» What you have to do
Please continue the passage on the Bank of Lithuania's FinTech plans from its final sentence onward.

The Bank of Lithuania has also implemented a one-stop shop principle for meetings and consultations with potential applicants. Prior to launching a business or a new product, basic information about licensing and financial services opportunities in Lithuania are provided and investors may check whether their future plans are in line with legislative requirements. In addition, companies designing innovative financial products and business solutions will be given the possibility to test them in real market conditions.
What are your plans for the 2018 in order to consolidate Lithuania as a FinTech centre, the Lithuania Tribune asked Jurgilas? As vision of Lithuania as a FinTech hub in the region is set in the strategic plan for 2017-2020 of the Bank of Lithuania, we are working on the long-term initiatives that include:
– introduction of regulatory and technological sandbox for fintech companies, in order for them to test their innovative products before entering market;
– introducing regulatory technology (RegTech) solutions, that would allow to reduce compliance costs and risks for supervised companies;
– continue working on elimination of unnecessary legal and regulatory requirements that no longer fits within the time spirit and technological progress;
For sure, we will continue spreading information about Lithuania as favourable jurisdiction for FinTech’s globally,’ Jurgilas promised.

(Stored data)
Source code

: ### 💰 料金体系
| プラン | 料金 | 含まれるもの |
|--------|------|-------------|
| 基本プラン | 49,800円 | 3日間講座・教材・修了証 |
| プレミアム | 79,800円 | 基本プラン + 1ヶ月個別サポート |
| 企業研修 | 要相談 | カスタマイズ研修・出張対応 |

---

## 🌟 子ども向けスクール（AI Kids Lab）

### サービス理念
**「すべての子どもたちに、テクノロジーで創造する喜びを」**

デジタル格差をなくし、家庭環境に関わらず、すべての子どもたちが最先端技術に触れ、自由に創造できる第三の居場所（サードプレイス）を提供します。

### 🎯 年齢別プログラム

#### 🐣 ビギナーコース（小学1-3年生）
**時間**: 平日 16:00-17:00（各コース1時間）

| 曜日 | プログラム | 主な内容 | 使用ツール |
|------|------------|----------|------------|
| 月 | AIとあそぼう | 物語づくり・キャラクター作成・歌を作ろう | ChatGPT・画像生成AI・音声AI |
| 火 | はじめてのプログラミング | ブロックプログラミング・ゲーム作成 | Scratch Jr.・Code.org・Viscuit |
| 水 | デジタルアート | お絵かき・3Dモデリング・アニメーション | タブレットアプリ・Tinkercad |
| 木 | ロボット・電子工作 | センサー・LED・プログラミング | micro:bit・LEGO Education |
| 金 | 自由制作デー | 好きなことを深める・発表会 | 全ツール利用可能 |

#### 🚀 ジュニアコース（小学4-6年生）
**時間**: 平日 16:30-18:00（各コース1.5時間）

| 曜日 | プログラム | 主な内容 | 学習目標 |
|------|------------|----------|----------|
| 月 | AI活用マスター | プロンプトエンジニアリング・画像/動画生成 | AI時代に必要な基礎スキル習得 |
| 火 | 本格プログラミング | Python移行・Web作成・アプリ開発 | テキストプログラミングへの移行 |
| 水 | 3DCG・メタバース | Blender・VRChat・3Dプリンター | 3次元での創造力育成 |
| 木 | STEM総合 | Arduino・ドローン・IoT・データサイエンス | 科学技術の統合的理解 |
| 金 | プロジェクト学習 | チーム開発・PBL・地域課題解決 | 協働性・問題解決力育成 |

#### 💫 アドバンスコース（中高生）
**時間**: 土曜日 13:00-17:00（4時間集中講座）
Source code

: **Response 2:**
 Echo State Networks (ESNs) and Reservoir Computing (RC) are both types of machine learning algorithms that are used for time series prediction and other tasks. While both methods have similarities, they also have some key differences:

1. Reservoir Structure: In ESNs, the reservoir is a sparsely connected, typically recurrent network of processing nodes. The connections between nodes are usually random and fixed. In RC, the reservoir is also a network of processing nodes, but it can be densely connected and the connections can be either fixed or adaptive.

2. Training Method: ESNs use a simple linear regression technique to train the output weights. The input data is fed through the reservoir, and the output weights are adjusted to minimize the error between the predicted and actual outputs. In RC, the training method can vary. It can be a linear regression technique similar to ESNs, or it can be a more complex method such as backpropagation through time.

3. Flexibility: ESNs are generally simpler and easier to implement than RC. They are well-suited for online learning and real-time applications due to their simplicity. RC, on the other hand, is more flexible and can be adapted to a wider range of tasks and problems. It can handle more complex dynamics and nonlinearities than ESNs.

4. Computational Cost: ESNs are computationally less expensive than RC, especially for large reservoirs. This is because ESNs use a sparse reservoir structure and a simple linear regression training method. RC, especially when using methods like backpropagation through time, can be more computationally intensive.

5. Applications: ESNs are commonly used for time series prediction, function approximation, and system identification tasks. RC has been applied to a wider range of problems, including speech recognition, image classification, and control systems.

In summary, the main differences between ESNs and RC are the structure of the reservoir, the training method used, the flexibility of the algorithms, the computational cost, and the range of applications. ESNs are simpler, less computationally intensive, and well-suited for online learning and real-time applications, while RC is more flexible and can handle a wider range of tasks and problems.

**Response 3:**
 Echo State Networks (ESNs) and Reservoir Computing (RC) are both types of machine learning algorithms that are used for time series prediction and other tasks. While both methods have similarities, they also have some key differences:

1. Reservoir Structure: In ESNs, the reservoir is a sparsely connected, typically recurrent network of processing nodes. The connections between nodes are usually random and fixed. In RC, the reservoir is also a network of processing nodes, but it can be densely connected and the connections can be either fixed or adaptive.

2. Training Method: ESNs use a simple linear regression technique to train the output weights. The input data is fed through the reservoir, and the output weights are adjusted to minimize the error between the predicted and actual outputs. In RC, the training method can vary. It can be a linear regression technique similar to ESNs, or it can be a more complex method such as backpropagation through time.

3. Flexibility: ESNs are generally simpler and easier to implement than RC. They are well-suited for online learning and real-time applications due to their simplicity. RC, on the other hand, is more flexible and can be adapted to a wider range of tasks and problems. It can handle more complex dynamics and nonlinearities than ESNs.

» Exercise answer
Currently Lithuanian is the only European jurisdiction allowing non-banks have direct access to Single Euro Payments Area (SEPA) through Centro Link system managed by the Bank of Lithuania (regulator) and process EUR payments in SEPA without commercial bank intermediaries. Client funds are kept at account with Bank of Lithuania – Central Bank, which is a part of Eurosystem, so it eliminates the risk of the commercial bank insolvency. Lithuania also provides non-banks with their own sorting codes for individual client IBAN account generation as only the banks does in other jurisdictions. The Bank of Lithuania has also opened up the possibility for the banks and non-banking finance institutions to offer their clients the most cutting-edge innovation in the field of payments – instant payments, available 24/7/365, including weekends and holidays. This is one more
The interest is still growing
As Inga Karulaitytė-Kvainauskienė notes, the interest in Lithuania as a jurisdiction for FinTech companies to EU/EEA market is still growing. “Positive attitude of the Bank of Lithuania and the public sector towards new technology-based business and its support is already widespread. Every day we receive requests from all around the world – United Kingdom, China, Singapore, Israel, Sweden, Germany, USA, and etc. about setting up a FinTech company in Lithuania”, – says I. Karulaitytė-Kvainauskienė.
This year, ECOVIS ProventusLaw has already been helping to obtain an electronic money license for the international financial advisory “deVere Group” and also mediated the Singapore-based global financial services holding “Senjo Group” with the acquisition of “Finolita Unio” which has a payment institution license. Recently, ECOVIS ProventusLaw has licensed Singapore-based “InstaReM” operating in more than 50 countries that is why assistance of ECOVIS offices in Vilnius, Singapore, Luxembourg and Germany was required during the licensing process. In November-December 2017 three Chinese companies consulted by ECOVIS ProventusLaw got e-money or payment institution licences.
Although the success of countries like Britain is not quickly or easily replicated, Lithuania believes that ambitions of a new FinTech hub were realistic – brand-name FinTech companies are coming and it is believed others will follow.